The provision dealing with the path to legalization has sparked debates about whether undocumented immigrants contribute more financially than they take – many pay taxes and spend in the local economies – or whether they use more in services than what they contribute through various means.

“Your report would be vital to the 38 members of Congress from Texas, and to other elected officials and decision makers as they grapple with immigration reform,” said the letter to the comptroller. “The study might also assist in shaping legislation related to immigration at the state and local levels.”

The debate certainly has been heated in Texas.

Sen.
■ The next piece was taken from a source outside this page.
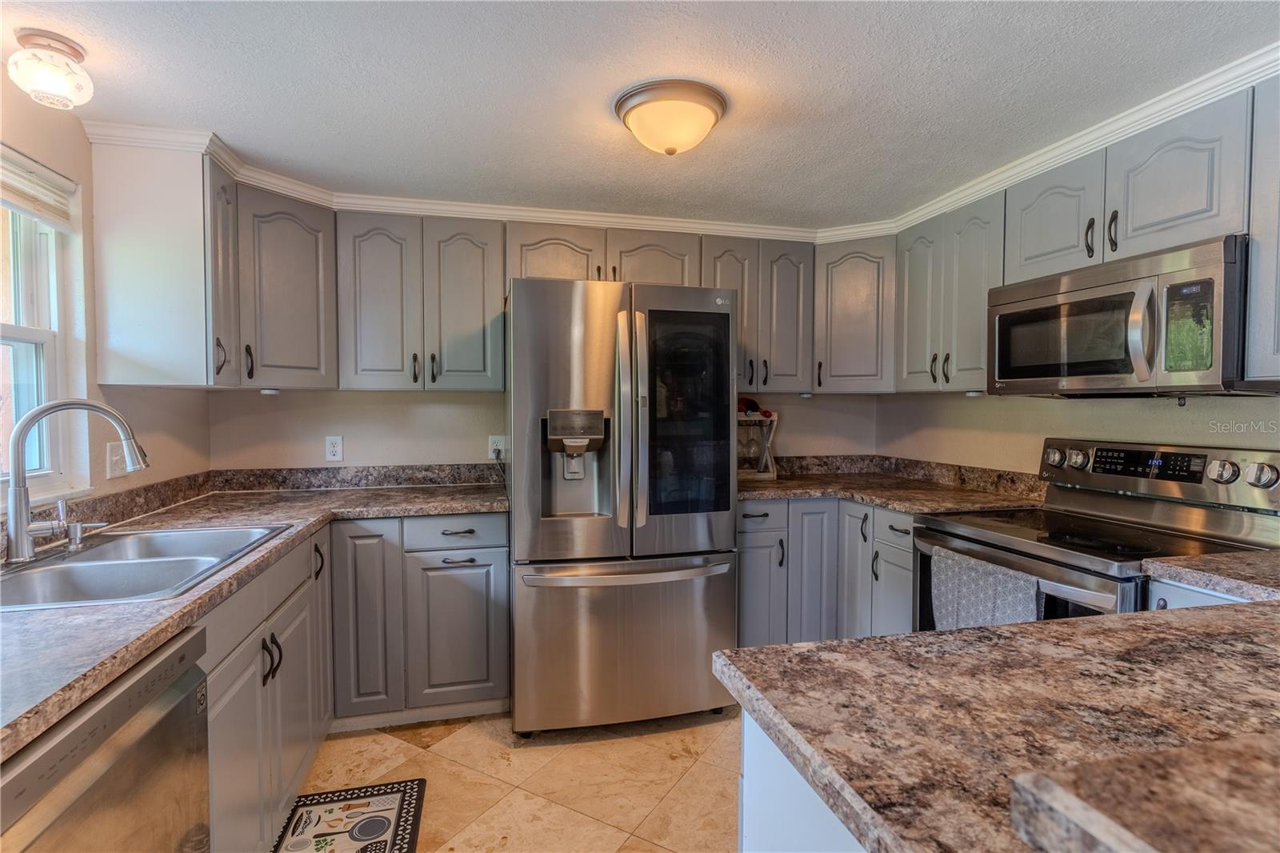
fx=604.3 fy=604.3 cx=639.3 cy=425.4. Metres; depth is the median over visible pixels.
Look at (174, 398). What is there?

Ted Cruz, a Republican, has vehemently denounced providing a pathway to legalization, saying that it would amount to “amnesty.” Cruz and other opponents of legalizing them say it will only encourage more illegal immigration.

But other lawmakers – including San Antonio Mayor Julian Castro and his brother, U.S. Rep. Joaquin Castro, both Democrats – have said that all the nation’s undocumented immigrants cannot realistically be deported, and that legalizing them would bring them out of the shadows and onto the tax rolls.

“The passage or failure of immigration reform will profoundly affect Texas. An updated study from the Texas Comptroller’s office would shed light on the true impact to our state by unauthorized immigrants,” the letter to the comptroller said. “Your findings and conclusions could also prove invaluable during deliberation on the various proposals being considered by Congress. It would be unfortunate for groundless statements presented as facts to go unchallenged.”

GOP lawmakers in the House are arguing over allowing undocumented immigrants from receiving publicly funded health care services under any reform bill. Rep. Raul Labrador, a Republican from Idaho, left a bipartisan group working on bills in the House over the issue; he opposed allowing them to be part of any public healthcare program.